= Collegiate wrestling moves =

A wrestling move is a technique that helps you directly or indirectly win a wrestling match.

There are four broad categories of collegiate and scholastic wrestling moves.
1. Basic Skills
2. Take-downs
3. Reversals and escapes
4. Rides, breakdowns and pinning combinations

== Basic Skills ==
A basic skill is a wrestling skill or technique that is fundamental to wrestling and/or the basis for other moves. Basic skills should be taught, learned and mastered prior to more advanced moves. The success of other moves are dependent on how well basic skills are executed.

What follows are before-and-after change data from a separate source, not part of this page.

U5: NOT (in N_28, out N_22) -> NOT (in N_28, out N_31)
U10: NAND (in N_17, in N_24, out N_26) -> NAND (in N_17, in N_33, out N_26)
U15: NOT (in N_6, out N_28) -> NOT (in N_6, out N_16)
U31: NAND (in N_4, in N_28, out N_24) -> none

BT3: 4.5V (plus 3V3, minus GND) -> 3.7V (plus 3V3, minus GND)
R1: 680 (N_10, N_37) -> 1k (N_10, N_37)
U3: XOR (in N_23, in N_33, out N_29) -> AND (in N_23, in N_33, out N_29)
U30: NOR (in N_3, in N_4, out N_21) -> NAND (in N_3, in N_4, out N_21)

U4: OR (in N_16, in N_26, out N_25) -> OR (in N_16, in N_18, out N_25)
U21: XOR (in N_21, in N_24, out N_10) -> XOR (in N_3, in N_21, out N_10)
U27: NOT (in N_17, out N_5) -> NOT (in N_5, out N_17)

These skills should be drilled and retaught on a regular basis.

The seven basic skills are:
1. Stance
2. Motion
3. Level change
4. Penetration
5. Back step
6. Back arch
7. Lift

== Take-downs ==

A take-down is a wrestling move used to go from a neutral standing position to an up position with your opponent in a down position and thus score two take-down points.

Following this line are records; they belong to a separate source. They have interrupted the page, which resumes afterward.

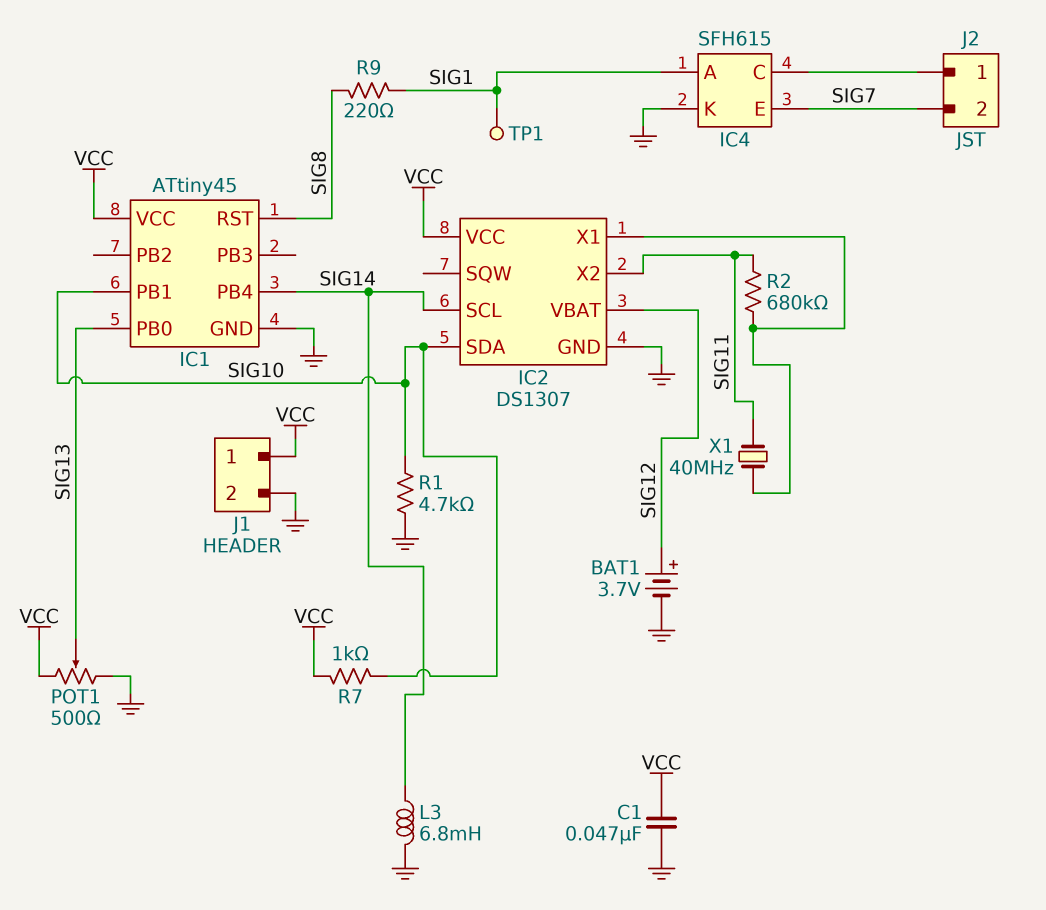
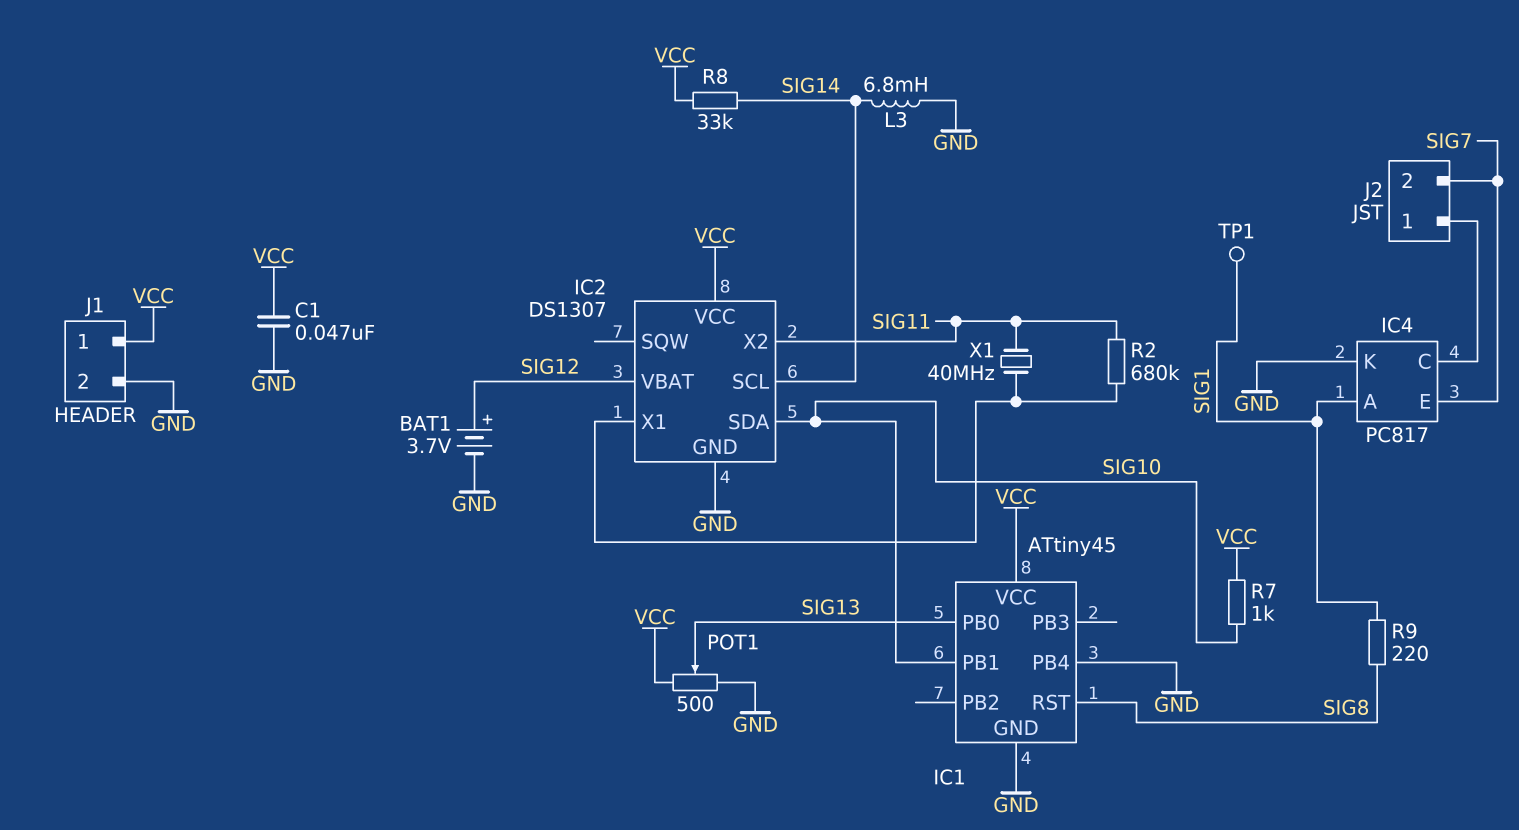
IC1 pin PB4: SIG14 -> GND
IC4: SFH615 -> PC817
R1: 4.7k (GND, SIG10) -> none
R8: none -> 33k (SIG14, VCC)

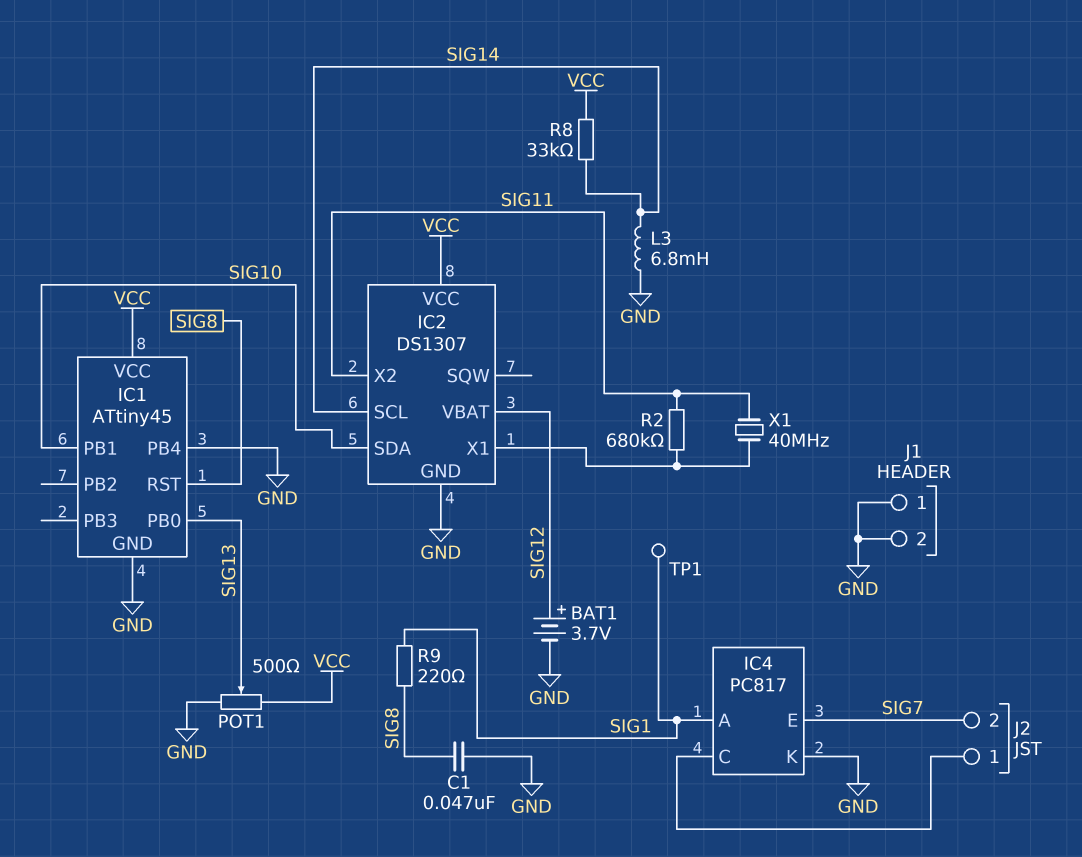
C1: 47nF (GND, VCC) -> 47nF (GND, SIG8)
J1 pin 1: VCC -> GND
R7: 1k (SIG10, VCC) -> none

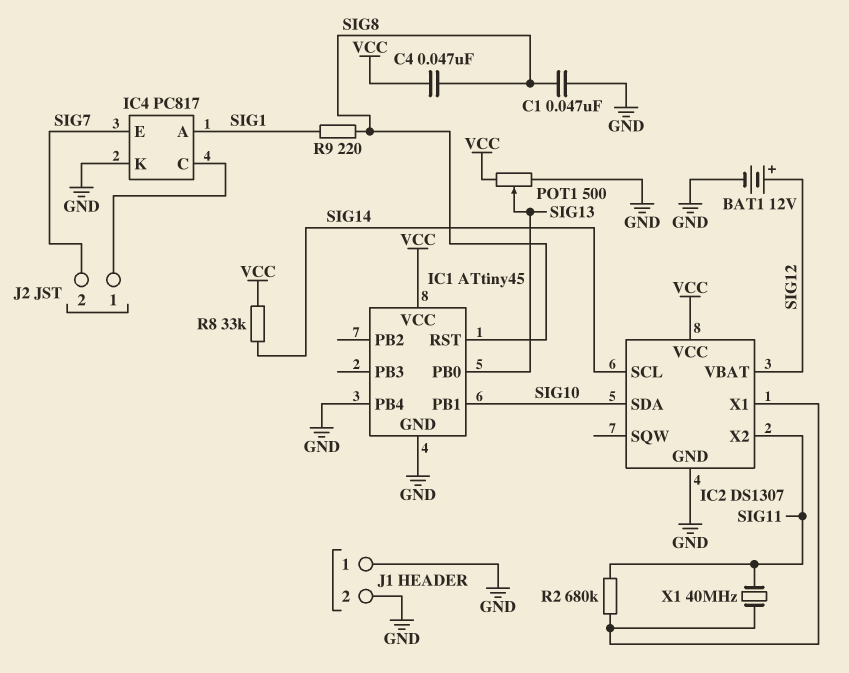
BAT1: 3.7V (plus SIG12, minus GND) -> 12V (plus SIG12, minus GND)
C4: none -> 47nF (SIG8, VCC)
L3: 6.8mH (GND, SIG14) -> none
TP1: test point (SIG1) -> none

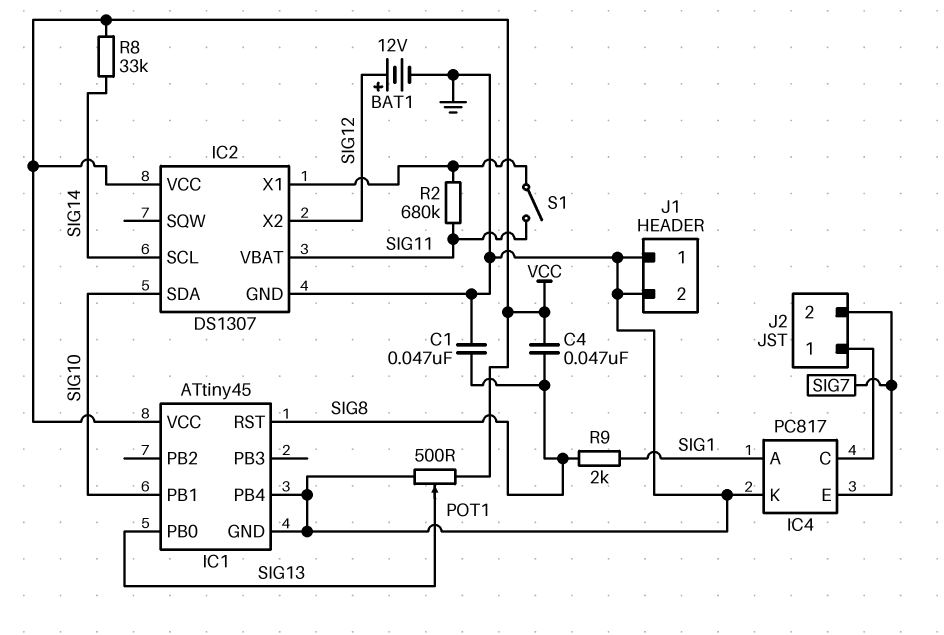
IC2 pin VBAT: SIG12 -> SIG11
IC2 pin X2: SIG11 -> SIG12
R9: 220 (SIG1, SIG8) -> 2k (SIG1, SIG8)
S1: none -> switch (IC2/X1, SIG11)
X1: 40MHz (IC2/X1, SIG11) -> none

Some basic takedowns include:

- Double leg
- Single leg
- High crotch

These moves are usually taught at a young age through high school. These takedowns are simple and very effective at all levels of wrestling.

== Rides, breakdowns and pinning combinations ==

Double grapevine (Saturday night ride) - extends the upper and lower body usually leading to a power half or tilt
tilt- exposing, but not pinning, the opponents shoulders to the mat earning near fall points;
half nelson-run perpendicular to the opponent with one arm under the near shoulder and on top the head
cradle-a leg and an arm locked around the head with a butterfly, or wrist lock;
stack- stacking an opponent on their shoulders, additionally, pins can be obtained from tilts and cradles.